De julho até o início desta semana, o BB aplicou apenas R$ 5 bilhões em custeio, um resultado pelo menos 20% inferior ao registrado em igual período do ano-safra 2005/06. "De fato, houve um atraso nas liberações. Mas isso será amplamente compensado em outubro, quando teremos feito todas as análises dos pedidos de renegociação", informou o diretor de Agronegócios da instituição, Derci Alcântara. De acordo com ele, serão liberados até R$ 7 bilhões no próximo mês.
O prazo final para se obter o benefício das novas regras de repactuação autorizadas pelos pacotes de socorro agrícola do governo terminaria amanhã. As dívidas tiveram o prazo de pagamento dos financiamentos de custeio da atual safra prorrogado por cinco anos.

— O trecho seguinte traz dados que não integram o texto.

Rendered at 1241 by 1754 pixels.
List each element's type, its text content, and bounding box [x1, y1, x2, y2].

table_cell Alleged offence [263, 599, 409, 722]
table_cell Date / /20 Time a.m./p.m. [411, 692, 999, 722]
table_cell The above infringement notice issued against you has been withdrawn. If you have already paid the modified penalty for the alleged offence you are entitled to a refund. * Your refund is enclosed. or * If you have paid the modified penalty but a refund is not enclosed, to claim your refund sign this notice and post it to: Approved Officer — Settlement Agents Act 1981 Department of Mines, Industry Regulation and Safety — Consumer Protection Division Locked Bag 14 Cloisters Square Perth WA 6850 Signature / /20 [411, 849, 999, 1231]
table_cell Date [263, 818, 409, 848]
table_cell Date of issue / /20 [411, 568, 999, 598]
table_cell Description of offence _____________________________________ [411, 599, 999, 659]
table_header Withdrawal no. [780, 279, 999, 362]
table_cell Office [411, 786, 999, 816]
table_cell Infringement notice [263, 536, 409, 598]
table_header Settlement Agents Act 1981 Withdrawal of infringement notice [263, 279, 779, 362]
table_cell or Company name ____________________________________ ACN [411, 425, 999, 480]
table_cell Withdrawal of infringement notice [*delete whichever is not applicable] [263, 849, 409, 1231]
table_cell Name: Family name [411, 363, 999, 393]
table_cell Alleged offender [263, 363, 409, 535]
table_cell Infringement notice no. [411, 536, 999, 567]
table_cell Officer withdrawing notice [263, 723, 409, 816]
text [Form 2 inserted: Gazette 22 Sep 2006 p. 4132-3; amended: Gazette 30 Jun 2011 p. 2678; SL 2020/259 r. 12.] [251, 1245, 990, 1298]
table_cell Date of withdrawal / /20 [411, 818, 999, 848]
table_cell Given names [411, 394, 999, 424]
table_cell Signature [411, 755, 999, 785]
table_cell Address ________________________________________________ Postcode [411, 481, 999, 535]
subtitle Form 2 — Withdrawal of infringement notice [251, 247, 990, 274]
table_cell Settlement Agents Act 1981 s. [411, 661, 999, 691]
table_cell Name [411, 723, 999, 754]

E com carência de 18 meses. Até agora, o BB renegociou R$ 4,8 bilhões dos R$ 6,8 bilhões passíveis de rolagem automática. O banco analisou 238 mil dos 265 mil contratos - ou seja, 90% do total. O volume chegou a R$ 9,9 bilhões dos R$ 11,6 bilhões em débitos com potencial renegociação.
Das dívidas atreladas às Cédulas de Produto Rural (CPRs), o BB refinanciou somente 6,6 mil dos 2,4 mil contratos pendentes - ou 36,5% do total. Em valores, foram R$ 224 milhões dos R$ 712 milhões passíveis de repactuação. "O ritmo de renegociação das dívidas com CPRs está mais lento porque a análise depende de questões burocráticas que envolvem cartório e registro das cédulas", afirmou Derci Alcântara.

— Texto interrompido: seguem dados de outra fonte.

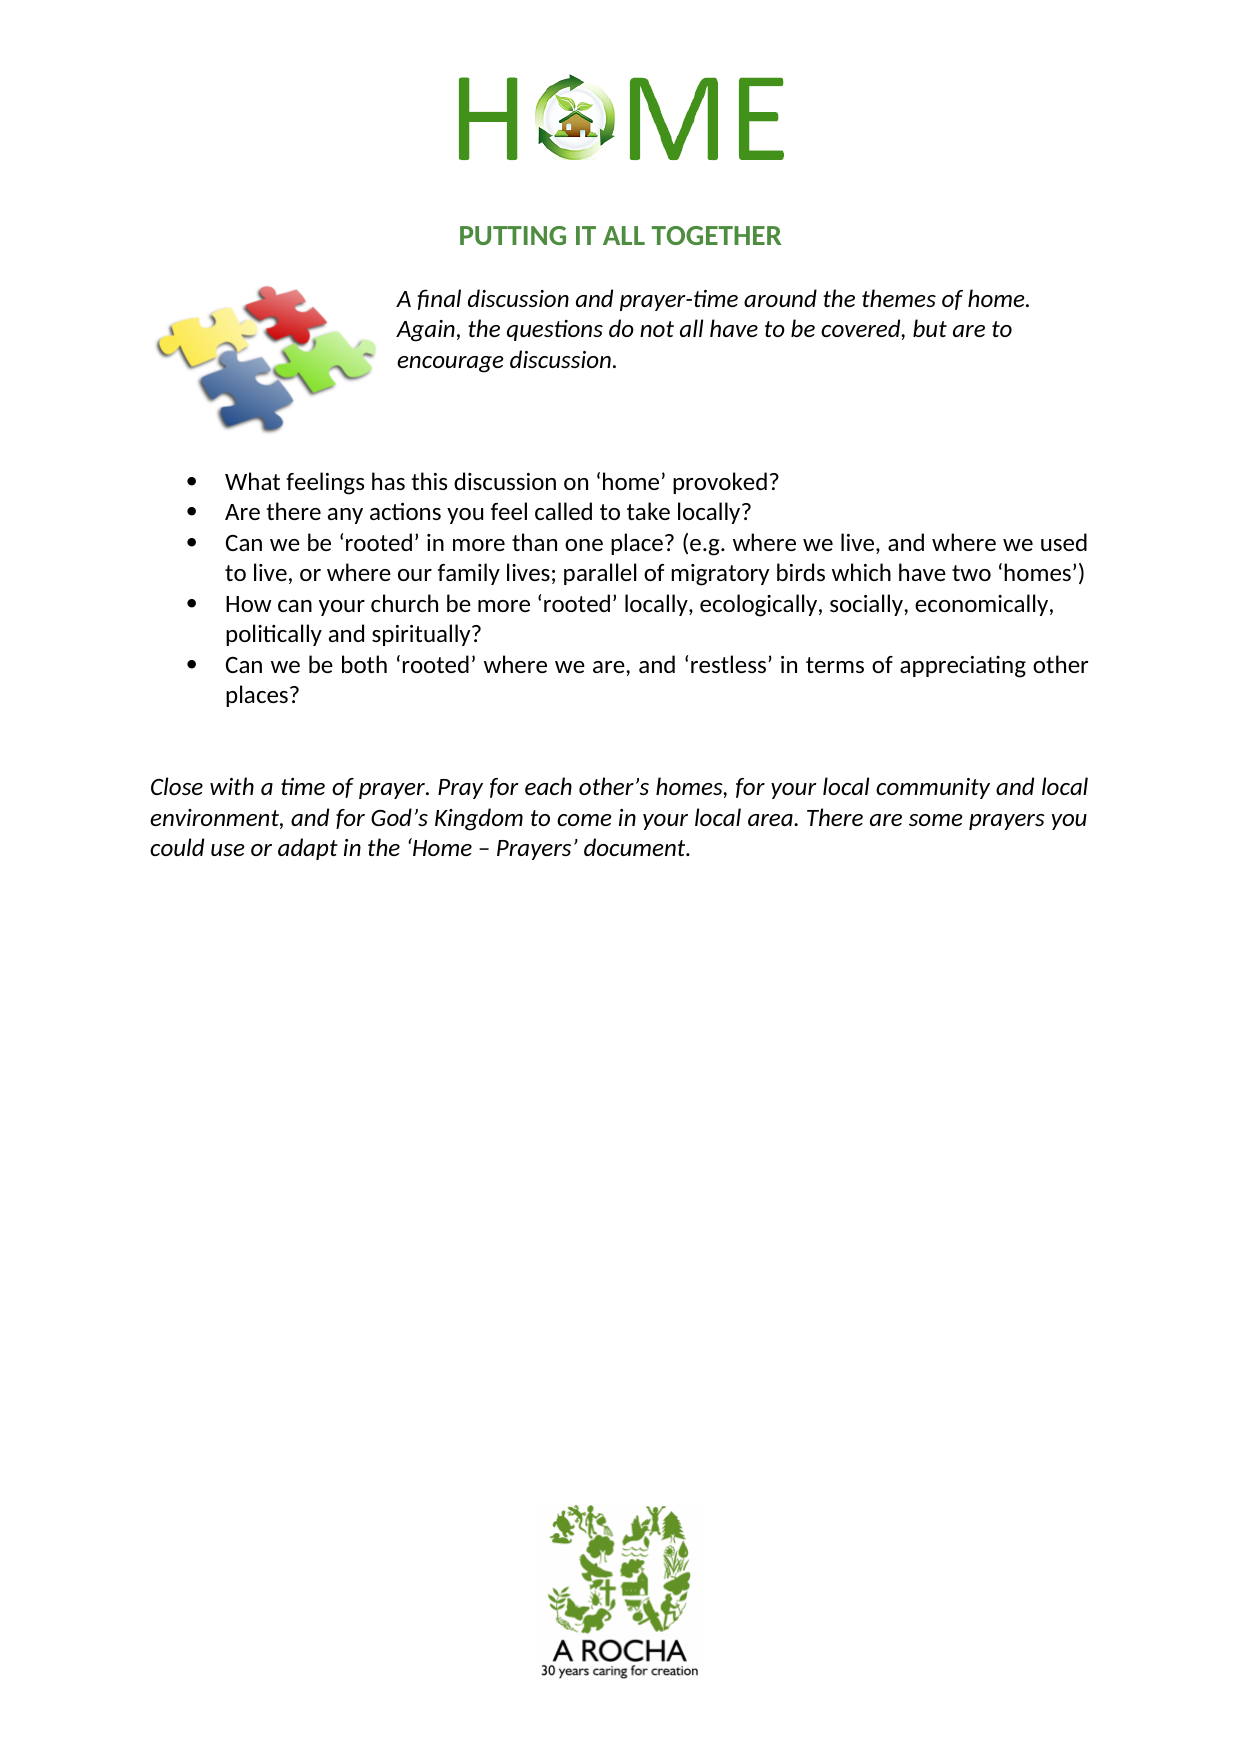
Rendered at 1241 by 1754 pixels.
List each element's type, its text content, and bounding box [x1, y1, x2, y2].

text A final discussion and prayer-time around the themes of home. Again, the questions do not all have to be covered, but are to encourage discussion. [379, 283, 1090, 374]
text PUTTING IT ALL TOGETHER [150, 217, 1090, 252]
picture [456, 73, 785, 161]
text Close with a time of prayer. Pray for each other’s homes, for your local community and local environment, and for God’s Kingdom to come in your local area. There are some prayers you could use or adapt in the ‘Home – Prayers’ document. [150, 771, 1090, 863]
picture [153, 283, 379, 437]
list Can we be both ‘rooted’ where we are, and ‘restless’ in terms of appreciating other places? [187, 649, 1090, 710]
list How can your church be more ‘rooted’ locally, ecologically, socially, economically, politically and spiritually? [187, 588, 1090, 649]
picture [535, 1502, 705, 1681]
list Are there any actions you feel called to take locally? [187, 497, 1090, 527]
list Can we be ‘rooted’ in more than one place? (e.g. where we live, and where we used to live, or where our family lives; parallel of migratory birds which have two ‘homes’) [187, 527, 1090, 588]
list What feelings has this discussion on ‘home’ provoked? [187, 466, 1090, 497]
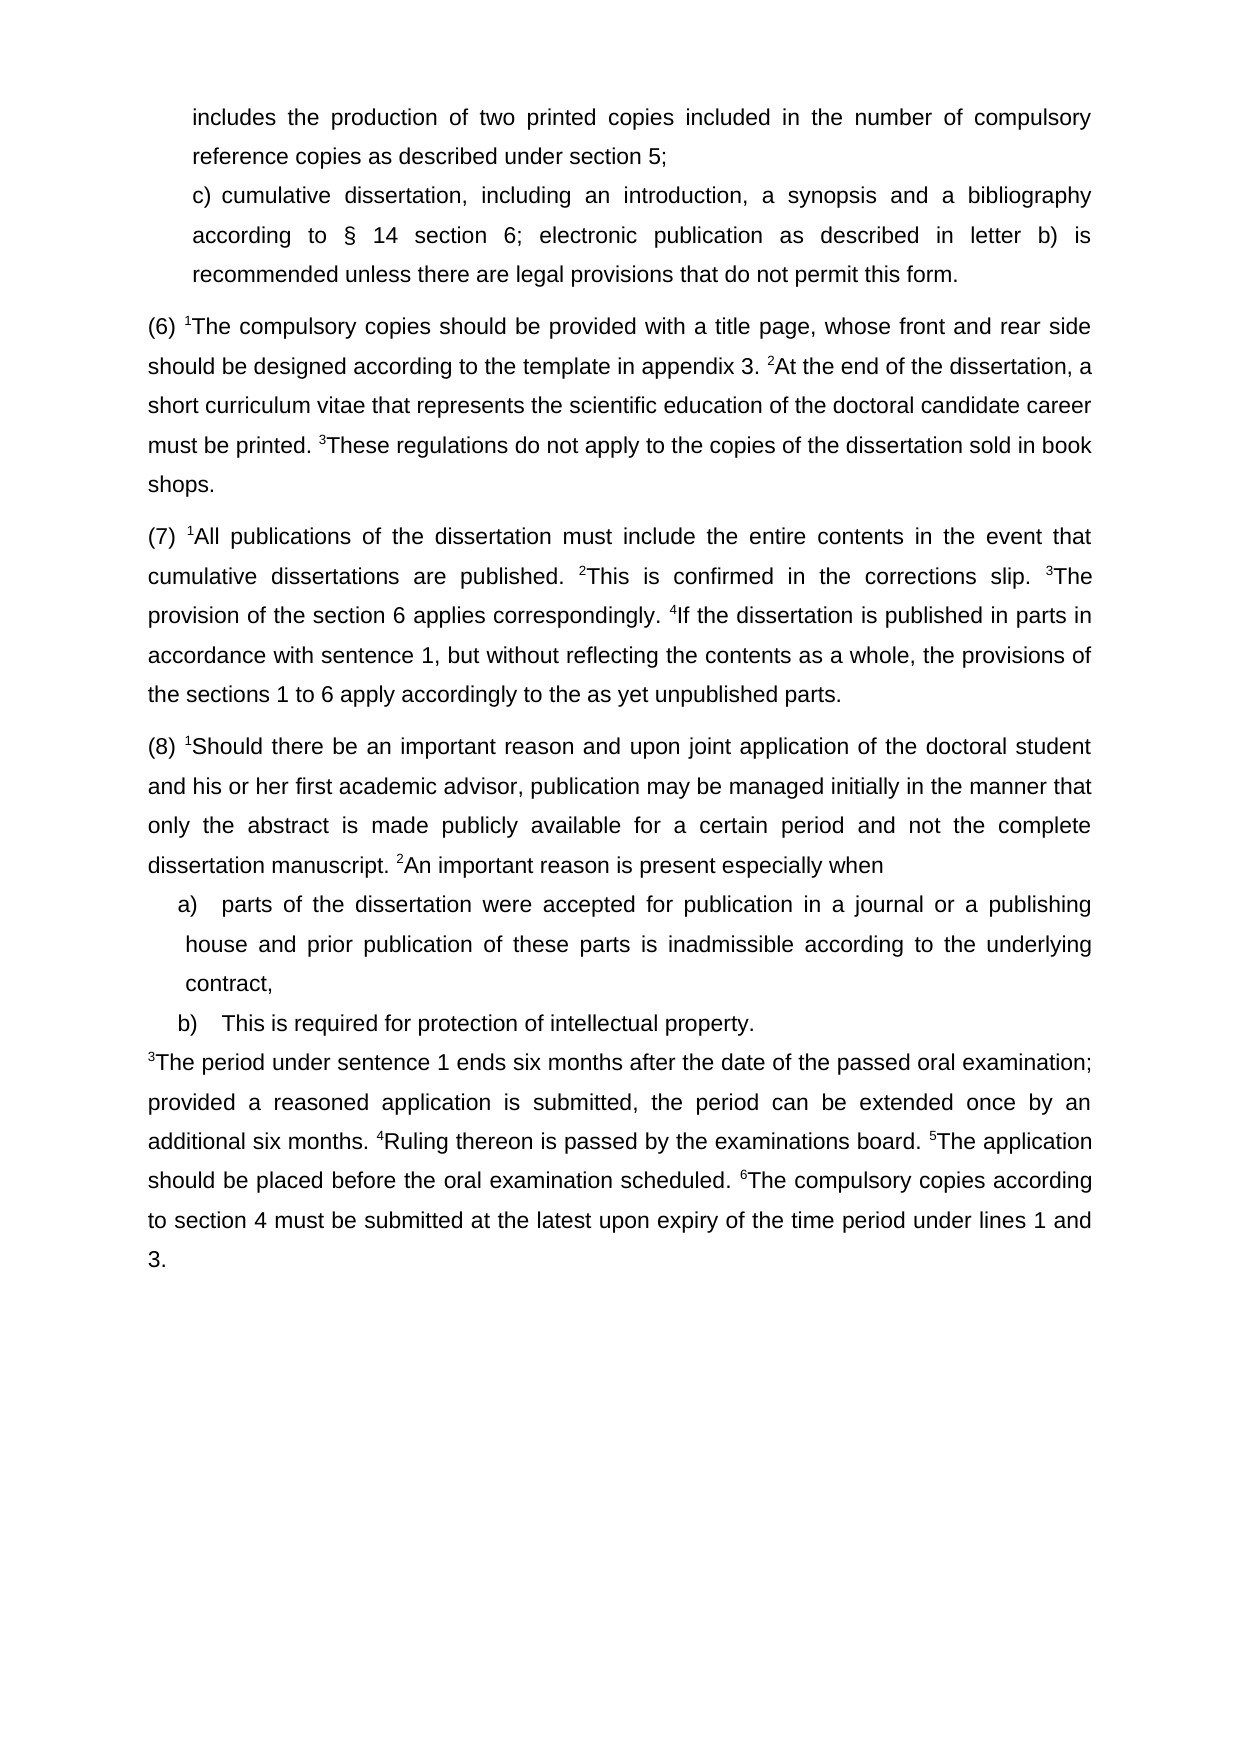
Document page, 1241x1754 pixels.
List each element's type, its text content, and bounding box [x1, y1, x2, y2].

text 3The period under sentence 1 ends six months after the date of the passed oral examination; provided a reasoned application is submitted, the period can be extended once by an additional six months. 4Ruling thereon is passed by the examinations board. 5The application should be placed before the oral examination scheduled. 6The compulsory copies according to section 4 must be submitted at the latest upon expiry of the time period under lines 1 and 3. [148, 1049, 1092, 1273]
list cumulative dissertation, including an introduction, a synopsis and a bibliography according to § 14 section 6; electronic publication as described in letter b) is recommended unless there are legal provisions that do not permit this form. [192, 182, 1092, 288]
list parts of the dissertation were accepted for publication in a journal or a publishing house and prior publication of these parts is inadmissible according to the underlying contract, [177, 891, 1092, 996]
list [192, 103, 1092, 169]
text (8) 1Should there be an important reason and upon joint application of the doctoral student and his or her first academic advisor, publication may be managed initially in the manner that only the abstract is made publicly available for a certain period and not the complete dissertation manuscript. 2An important reason is present especially when [148, 733, 1092, 878]
text (6) 1The compulsory copies should be provided with a title page, whose front and rear side should be designed according to the template in appendix 3. 2At the end of the dissertation, a short curriculum vitae that represents the scientific education of the doctoral candidate career must be printed. 3These regulations do not apply to the copies of the dissertation sold in book shops. [148, 313, 1092, 498]
list This is required for protection of intellectual property. [177, 1009, 1092, 1036]
text (7) 1All publications of the dissertation must include the entire contents in the event that cumulative dissertations are published. 2This is confirmed in the corrections slip. 3The provision of the section 6 applies correspondingly. 4If the dissertation is published in parts in accordance with sentence 1, but without reflecting the contents as a whole, the provisions of the sections 1 to 6 apply accordingly to the as yet unpublished parts. [148, 523, 1092, 707]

O BB anunciou que trabalhará durante o fim de semana para atender à demanda dos produtores. "Estamos fazendo um grande esforço de pessoal para finalizar as análises neste fim de semana", garantiu Alcântara ao Valor.
As rolagens automáticas de parte das dívidas de custeio começam a vencer em 2010 e obedecem a uma regionalização por região e cultura. Serão de 35% no milho; de 50% no arroz; 35% no algodão; 55% na soja das regiões Sul e Sudeste; 20% na pecuária bovina de corte e na pecuária de leite; 25% na mandioca; 20% no trigo, suínos e aves de não-integrados. As dívidas totais de custeio da atual safra somam cerca de R$ 26 bilhões. O governo estima que R$ 10 bilhões serão rolados em todos os bancos. A primeira parcela da dívida vencerá um ano depois da data da repactuação.